* **Try it**:
Locate each line below that includes "Dipl" and reproduce it.

-------------------------

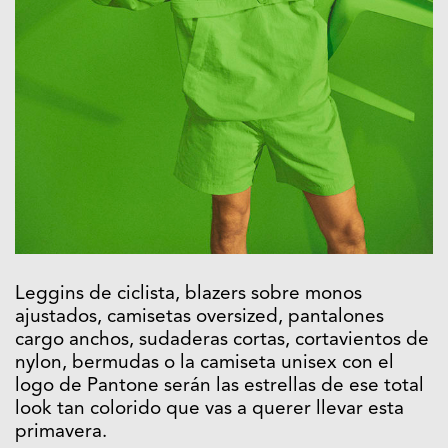
Leggins de ciclista, blazers sobre monos
ajustados, camisetas oversized, pantalones
cargo anchos, sudaderas cortas, cortavientos de
nylon, bermudas o la camiseta unisex con el
logo de Pantone serán las estrellas de ese total
look tan colorido que vas a querer llevar esta
primavera.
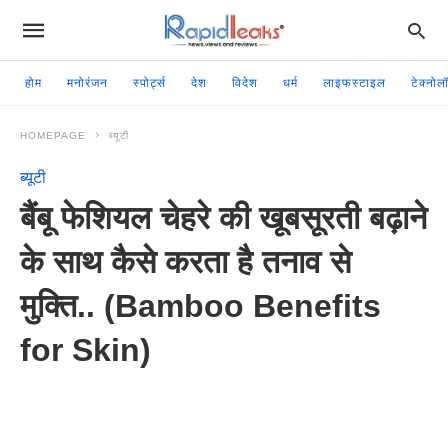
होम
मनोरंजन
स्पोर्ट्स
देश
विदेश
धर्म
लाइफस्टाइल
टेक्नोल
HOMEPAGE
ब्यूटी
ब्यूटी
बैंबू फेशियल चेहरे की खूबसूरती बढ़ाने
के साथ कैसे करता है तनाव से
मुक्ति.. (Bamboo Benefits
for Skin)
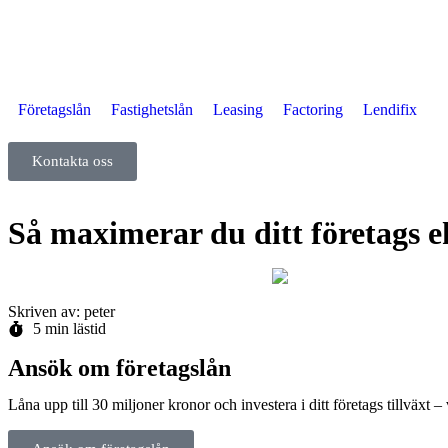
Företagslån
Fastighetslån
Leasing
Factoring
Lendifix
Kontakta oss
Så maximerar du ditt företags
Skriven av: peter
5 min lästid
Ansök om företagslån
Låna upp till 30 miljoner kronor och investera i ditt företags tillväxt –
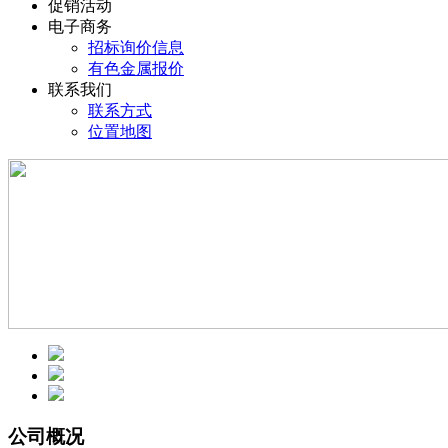
促销活动
电子商务
招标询价信息
有色金属报价
联系我们
联系方式
位置地图
公司概况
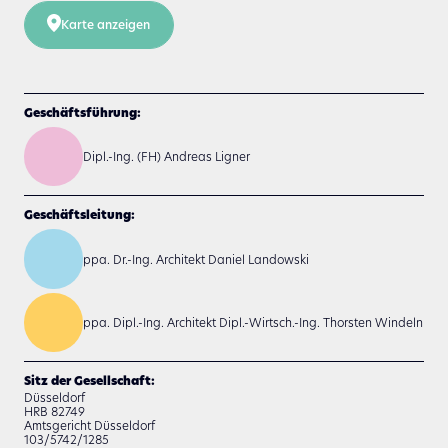
Karte anzeigen
Geschäftsführung:
Dipl.-Ing. (FH) Andreas Ligner
Geschäftsleitung:
ppa. Dr.-Ing. Architekt Daniel Landowski
ppa. Dipl.-Ing. Architekt Dipl.-Wirtsch.-Ing. Thorsten Windeln
Sitz der Gesellschaft:
Düsseldorf
HRB 82749
Amtsgericht Düsseldorf
103/5742/1285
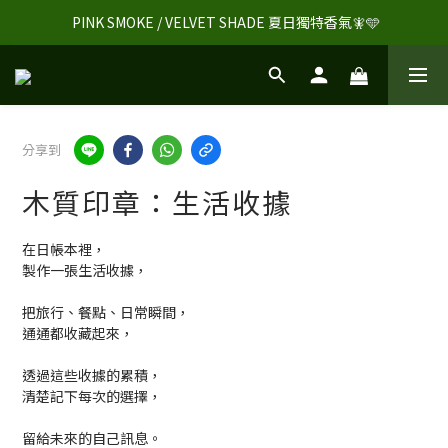
 PINK SMOKE / VELVET SHADE 夏日獨特香氣🧚🩵
分享到
木質印章：生活收據
在日帳本裡，
製作一張生活收據，
把旅行、餐點、日常瞬間，
通通都收藏起來，
透過這些收據的累積，
清楚記下每次的選擇，
留給未來的自己訊息。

-------------------------

* **Response to this task**:
Dipl.-Ing. (FH) Andreas Ligner
ppa. Dipl.-Ing. Architekt Dipl.-Wirtsch.-Ing. Thorsten Windeln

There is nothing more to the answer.